EUCOM chief: Time to stop the drawdown in Europe

The top U.S. commander in Europe said he will probably need more troops to counter the renewed military threat from Russia that is roiling the far eastern region of Europe.

But first he has to persuade the Pentagon to officially halt the U.S. military drawdown that has been underway in his command since the Cold War ended.

Air Force Gen. Philip Breedlove, Supreme Allied Commander Europe and chief of the U.S. European Command, said new missions to keep U.S. ground troops and aircraft in Eastern Europe, including Poland, the Baltics and Romania, are putting a strain on his current force of about 67,000 troops.

"We may need to add additional rotational forces to cover the sustained and persistent presence that we are now envisioning," Breedlove told reporters during a visit to Washington on June 30.

He pointed to the example of rotational forces arriving in October, when soldiers from the Texas-based 1st Cavalry Division and assigned to the NATO Response Force will deploy to EUCOM for six months to support expanded operations.

But EUCOM's long-term needs remain unclear because the Pentagon has not officially canceled longstanding plans for troop reductions in Europe that started more than a decade ago following the collapse of the Soviet Union.

Halting force cuts?

"I think that first and foremost, we should now pause and determine: Should we continue with any of the program reductions that are in the plan for Europe?" Breedlove said. "As a result of budget and sequester, there are already some reductions that are still on the books. So I think the first step in this process is that we develop a mechanism by which we stop [and] re-look those planned actions for Europe."

Military officials in EUCOM and the Pentagon were unable to provide information at press time about current plans for force reductions or to say whether the "pause" that Breedlove recommends will be approved.

For his part, Breedlove said he supports ongoing plans to reduce EUCOM's physical infrastructure and facilities, "but as far as force structure, I do not think we can take any more reductions."

The U.S. military footprint in Europe has withered from its Cold War-era peak of more than 250,000 troops who were on high alert for a ground invasion from the Soviet Army. The last U.S. Army tank brigade left the continent last year.

EUCOM's current force includes two Army brigade combat teams and six fighter squadrons of F-15 Eagles and F-16 Fighting Falcons, which are stationed in Germany, Italy and England.

Breedlove said he expects new reductions in F-15 fighters to be announced soon.

EUCOM agreed to move some forces eastward earlier this year after Russian forces invaded Ukraine's Crimea region and began amassing a force of about 40,000 troops along Ukraine's eastern border.
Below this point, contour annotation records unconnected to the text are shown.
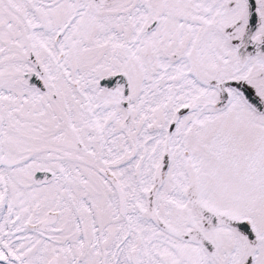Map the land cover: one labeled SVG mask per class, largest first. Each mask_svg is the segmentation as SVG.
<instances>
[{
  "label": "snow or ice",
  "instance_id": "snow-or-ice-1",
  "mask_svg": "<svg viewBox=\"0 0 264 264\" xmlns=\"http://www.w3.org/2000/svg\"><path fill=\"white\" fill-rule=\"evenodd\" d=\"M0 264H264V0H0Z\"/></svg>",
  "mask_w": 264,
  "mask_h": 264
}]
</instances>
It was Russia's most aggressive military action in more than 20 years and fueled anxiety in many Eastern European nations that are now NATO partner countries.

Reassuring allies

President Obama and other U.S. officials sought to reassure those allies of the U.S. commitment to Article V of the NATO treaty, which requires members to consider an attack on one to be an attack on all.

The U.S. in April announced it will keep a rotational presence of 600 soldiers spread in company-sized units across Poland, Latvia, Lithuania and Estonia. Also in Poland, the Air Force has deployed a detachment of F-16 fighters and C-130 cargo planes. Those deployments will continue until at least the end of this year, officials said.

Initially, those new missions in Eastern Europe were fulfilled by EUCOM troops stationed in Italy and Germany, but U.S.-based units will begin supporting them later this year.

In May, Russian troops withdrew from the Ukrainian border and tensions with the West appeared to ease. But in early June, U.S. military officials said several thousand troops had returned to the border region, and pro-Russian militants inside Ukraine continue to foster unrest.

Breedlove said his assessment of the military threat facing Europe has changed insignificantly

"For the last 12 to 14 years, we've been looking at Russia as a partner ... making decisions about force structure, basing investments, etcetera, etcetera, looking to Russia as a partner," he said. "Now what we see is a very different situation."